Identifiers in CDA Documents- Reporting Tool
Jul 26, 2012This post is prompted by the intersection of two issues: * Conclusions from quality checking CDA documents in the Australian National EHR Program
- A series of questions I took privately about how identifiers work in Consolidated CDA
This post explains how identifiers are supposed to work in a CDA document, and introduces a reporting tool to help implementers assess the quality of identifier usage in a CDA document.
@ID attribute
The first kind of identifier in a CDA document is the “ID” attribute that can appear in the following places:
- Section
- ObservationMedia
- RegionOfInterest
These are added so they can be a target of a linkHtml or renderMultiMedia - i.e. the narrative element
The ID attribute also exists on the most of the narrative elements, so that they can be the target of an originalText reference in a CD data type, to indicate that the source of this code is this particular text. This is a very advanced usage. It would also be possible, using this method, to make any narrative element the target of a linkHtml reference, but to my knowledge the CDA specification doesn’t say if this is not legal (I think it’s intended that it’s not).
The ID attribute is also used for references from footnoteRefs to footnotes.
These are the only allowed uses of xml:id attributes in a CDA document. It can’t be used to indicate that this [thing] here is the same as that [thing] over there (i.e. this section and that section share the same author). To do that, you have to use logical object references using the id element
id element
Many elements in the CDA document have a child “id” element that serves to identify the class that contains them. Technically, this is the RIM classes Entity, Role, and Act, which generally are allowed to carry one or more identifiers in the id element
Note that this means that some CDA elements have both a child element “id” and an attribute “ID”. Some tools struggle with this. I would’ve thought that such tools were long fixed - it’s not that uncommon to have duplicate names between attributes and elements, since it’s not wrong, but I’ve found a few dev tools that don’t cope with this in the last 12 months. The only solution is to get back to the maintainer of the tools, and screech loudly at them till they fix their tool.
The id element has two important attributes: root and extension. The root has to be either an OID or a UUID, and an extension - any string not including whitespaces - may be present. The identifier (either the root alone if no extension, or the root+extension) must be globally unique.
I’ve found that this root with optional extension business is a lot harder to grasp than it sounds, partly because OIDs have an internal root/extension structure, and so it’s really unclear whether your leaf concept should be in the root or the extension. Say, for example, you have a medical record number, a six digit number, and you assign an OID for it, 2.16.840.1.113883.19.1. Should you represent your MRNs as
<id root="2.16.840.1.113883.19.1.45235"/>
or as
<id root="2.16.840.1.113883.19.1" extension="45235"/>
Generally, I prefer the second (it allows leading zeros, alpha characters if they become required, and is easier to pull out just the MRN), but both forms are valid, and the decision rests with the person who first registers the OID. And if you look in the OID registry, registered OIDs rarely explain which form is correct.

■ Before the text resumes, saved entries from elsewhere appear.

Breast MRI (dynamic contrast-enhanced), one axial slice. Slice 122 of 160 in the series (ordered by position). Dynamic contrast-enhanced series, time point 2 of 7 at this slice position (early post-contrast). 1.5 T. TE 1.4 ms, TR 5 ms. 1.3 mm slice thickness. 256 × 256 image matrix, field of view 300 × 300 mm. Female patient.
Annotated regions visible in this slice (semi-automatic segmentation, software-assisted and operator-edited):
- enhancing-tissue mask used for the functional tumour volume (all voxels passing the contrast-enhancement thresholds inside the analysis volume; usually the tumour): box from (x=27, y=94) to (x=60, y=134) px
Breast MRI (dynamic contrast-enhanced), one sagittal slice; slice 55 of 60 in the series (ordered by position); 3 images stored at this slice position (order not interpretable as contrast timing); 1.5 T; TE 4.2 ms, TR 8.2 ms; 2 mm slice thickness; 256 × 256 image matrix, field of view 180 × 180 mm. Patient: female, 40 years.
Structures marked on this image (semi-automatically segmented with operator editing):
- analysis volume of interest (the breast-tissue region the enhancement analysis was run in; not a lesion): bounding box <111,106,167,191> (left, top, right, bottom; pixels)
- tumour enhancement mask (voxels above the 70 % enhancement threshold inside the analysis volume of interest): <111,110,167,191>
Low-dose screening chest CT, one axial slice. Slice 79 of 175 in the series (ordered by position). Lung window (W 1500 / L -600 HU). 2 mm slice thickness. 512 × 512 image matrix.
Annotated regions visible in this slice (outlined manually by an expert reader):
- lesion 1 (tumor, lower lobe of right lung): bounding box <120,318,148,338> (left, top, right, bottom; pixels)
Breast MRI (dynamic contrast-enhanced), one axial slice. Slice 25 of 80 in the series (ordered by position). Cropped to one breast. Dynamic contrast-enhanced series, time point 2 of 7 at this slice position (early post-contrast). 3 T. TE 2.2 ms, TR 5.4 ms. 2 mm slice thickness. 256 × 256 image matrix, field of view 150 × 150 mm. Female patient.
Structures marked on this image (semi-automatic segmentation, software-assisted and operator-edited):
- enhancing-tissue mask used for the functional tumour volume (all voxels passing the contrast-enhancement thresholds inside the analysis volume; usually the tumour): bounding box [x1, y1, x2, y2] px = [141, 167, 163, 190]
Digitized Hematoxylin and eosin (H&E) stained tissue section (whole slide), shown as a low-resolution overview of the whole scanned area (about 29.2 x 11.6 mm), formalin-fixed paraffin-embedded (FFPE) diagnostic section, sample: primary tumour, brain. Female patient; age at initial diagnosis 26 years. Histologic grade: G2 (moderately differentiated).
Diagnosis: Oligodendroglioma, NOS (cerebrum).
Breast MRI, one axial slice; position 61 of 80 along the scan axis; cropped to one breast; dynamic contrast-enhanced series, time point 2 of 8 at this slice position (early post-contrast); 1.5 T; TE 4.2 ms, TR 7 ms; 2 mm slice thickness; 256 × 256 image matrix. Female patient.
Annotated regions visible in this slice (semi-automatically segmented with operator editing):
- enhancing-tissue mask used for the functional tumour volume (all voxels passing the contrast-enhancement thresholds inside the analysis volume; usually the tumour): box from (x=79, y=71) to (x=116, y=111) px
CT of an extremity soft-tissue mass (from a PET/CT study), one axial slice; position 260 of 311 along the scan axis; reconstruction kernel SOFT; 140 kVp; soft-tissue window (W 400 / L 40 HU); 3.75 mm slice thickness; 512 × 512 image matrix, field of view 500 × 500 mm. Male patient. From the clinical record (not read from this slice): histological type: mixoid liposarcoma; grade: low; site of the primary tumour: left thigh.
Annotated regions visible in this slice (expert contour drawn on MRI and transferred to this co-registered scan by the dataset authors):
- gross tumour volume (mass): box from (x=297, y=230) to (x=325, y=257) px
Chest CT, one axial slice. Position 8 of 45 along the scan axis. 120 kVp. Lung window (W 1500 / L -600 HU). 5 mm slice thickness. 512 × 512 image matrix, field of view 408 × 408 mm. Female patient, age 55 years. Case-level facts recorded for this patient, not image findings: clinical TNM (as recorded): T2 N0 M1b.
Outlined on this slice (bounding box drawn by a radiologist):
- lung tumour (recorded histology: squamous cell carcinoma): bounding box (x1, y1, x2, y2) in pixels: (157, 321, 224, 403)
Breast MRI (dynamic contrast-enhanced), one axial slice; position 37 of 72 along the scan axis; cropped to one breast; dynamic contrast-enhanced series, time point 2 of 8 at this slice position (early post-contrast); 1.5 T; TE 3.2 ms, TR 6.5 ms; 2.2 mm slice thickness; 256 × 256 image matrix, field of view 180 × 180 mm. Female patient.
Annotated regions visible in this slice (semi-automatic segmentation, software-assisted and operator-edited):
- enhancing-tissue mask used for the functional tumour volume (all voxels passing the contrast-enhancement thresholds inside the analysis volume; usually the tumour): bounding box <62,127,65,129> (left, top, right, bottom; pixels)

Another confusing thing is whether an extension is allowed or required if the root is a UUID. It’s allowed - and whether it’s required depends on where the unique part comes from. If I’m going to use a stream of unique numbers to actually make the value unique, and I’m just using the UUID to provide a globally unique space for them, then there’ll be an extension:
<id root=655f67b1-2b11-4038-b82f-f6ab2f566f87" extension="1234"/>
As a rule of thumb, if the UUID is registered in the HL7 OID registry (as 655F67B1-2B11-4038-B82F-F6AB2F566F87 is) then you need an extension for the actual unique part. (Note that the UUID is supposed to be represented in lowercase even though the schema doesn’t say so - and irrespective of what case is registered in the registry).
For any Australian readers, if you aren’t sure about this: consult the new Australian handbook on representing identifiers, see my earlier blog post, or ask me.
Unique Identifiers
The fact that identifiers are required to be unique means two things:
- The identifier uses a properly allocated OID, or a generated UUID, so that no one else would accidentally use it. This sounds hard, but it’s actually relatively easy; generate a GUID (Ctrl-Alt-G in most IDEs), or just register an OID at theHL7 OID registry, but register it carefully, at a fine enough scope that this what you want to use
- You have to use in a disciplined fashion, so that you only use it for one thing.
The second part turns out to be harder than it sounds. The problem is that there’s no tool to alert you when you copy paste an identifier from one part of the document to another (or from one part of your code to another). I see too many documents that contain duplicate identifiers - that is, the same identifier is used on different elements that represent different objects.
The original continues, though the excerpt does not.